The extent of thyroidectomy in Graves' disease is still controversial. We compared the outcome of two groups of patients with Graves' disease who underwent total and subtotal thyroidectomy, respectively.


One hundred forty patients were treated by subtotal (ST, n = 80) or total thyroidectomy (TT, n = 60) between 1988 and 1994 for a large goiter or recurrence of hyperthyroidism after antithyroid drugs. Surgical complications, relapse of hyperthyroidism, and serum levels of antibodies were evaluated.

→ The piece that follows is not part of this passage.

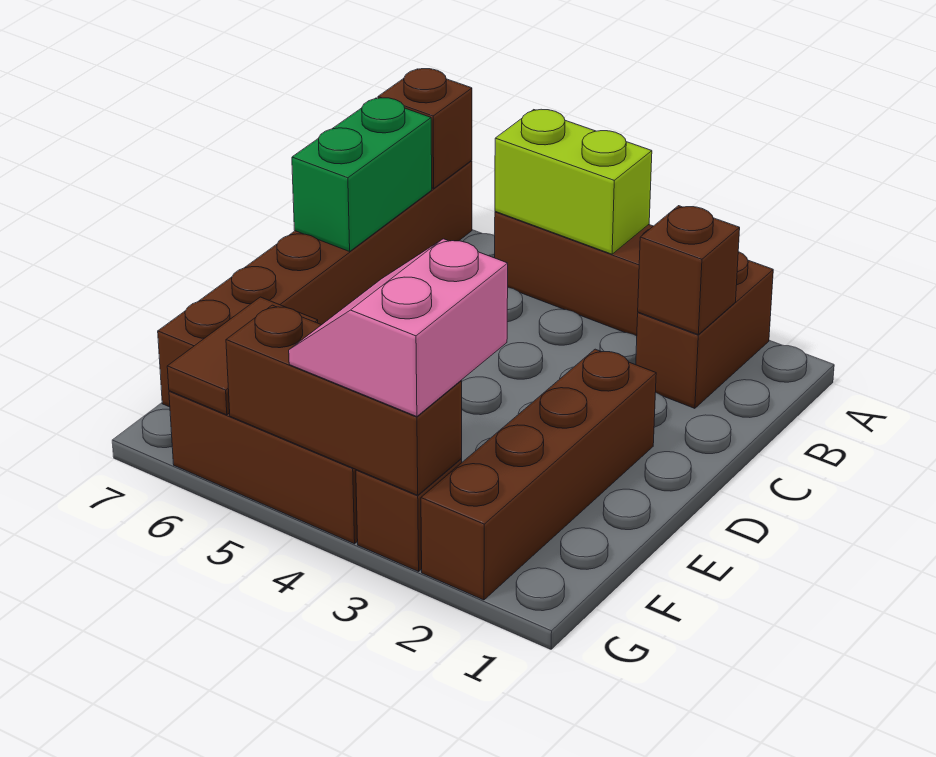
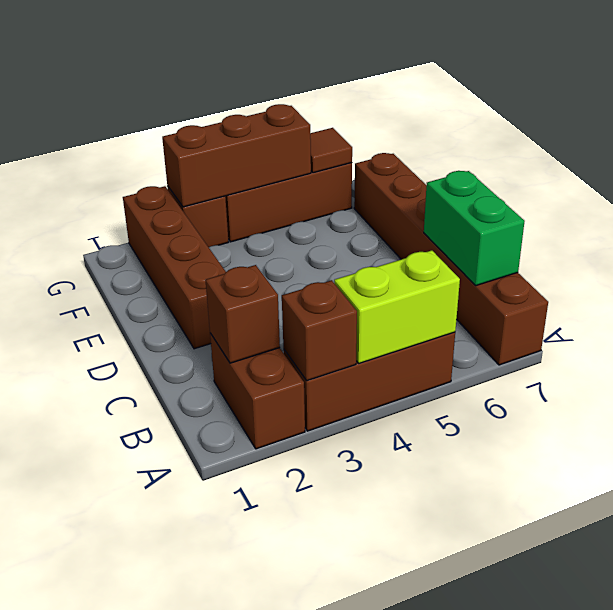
brown 1x1 brick [378,69,472,189] -> brown 1x1 brick moved to [282,280,357,381]
pink 2x2 slope [289,239,508,416] -> none
brown 1x2 tile [167,297,318,415] -> brown 1x1 tile [310,128,352,173]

Thyroid-stimulating hormone receptor and thyroperoxidase antibodies significantly decreased in 44 of 60 and in 27 of 60, respectively, of TT patients and in 65 of 80 and 8 of 80, respectively, of ST patients. Thyroid-stimulating hormone antibody levels increased in three ST patients who had relapse of hyperthyroidism and in no TT patients; thyroperoxidase antibodies increased in nine ST patients (four with relapse of hyperthyroidism) and in no TT patients. Vocal cord palsy occurred in two ST (2.5%) and in 1 TT (1.7%) patients; hypoparathyroidism occurred in three ST (3.8%) and in two (3.3%) TT patients.


Total thyroidectomy does not present more complications with respect to subtotal thyroidectomy, but it avoids the worsening of thyroid humoral autoimmunity and the relapse of hyperthyroidism. Thus it could represent the treatment of choice in Graves' disease.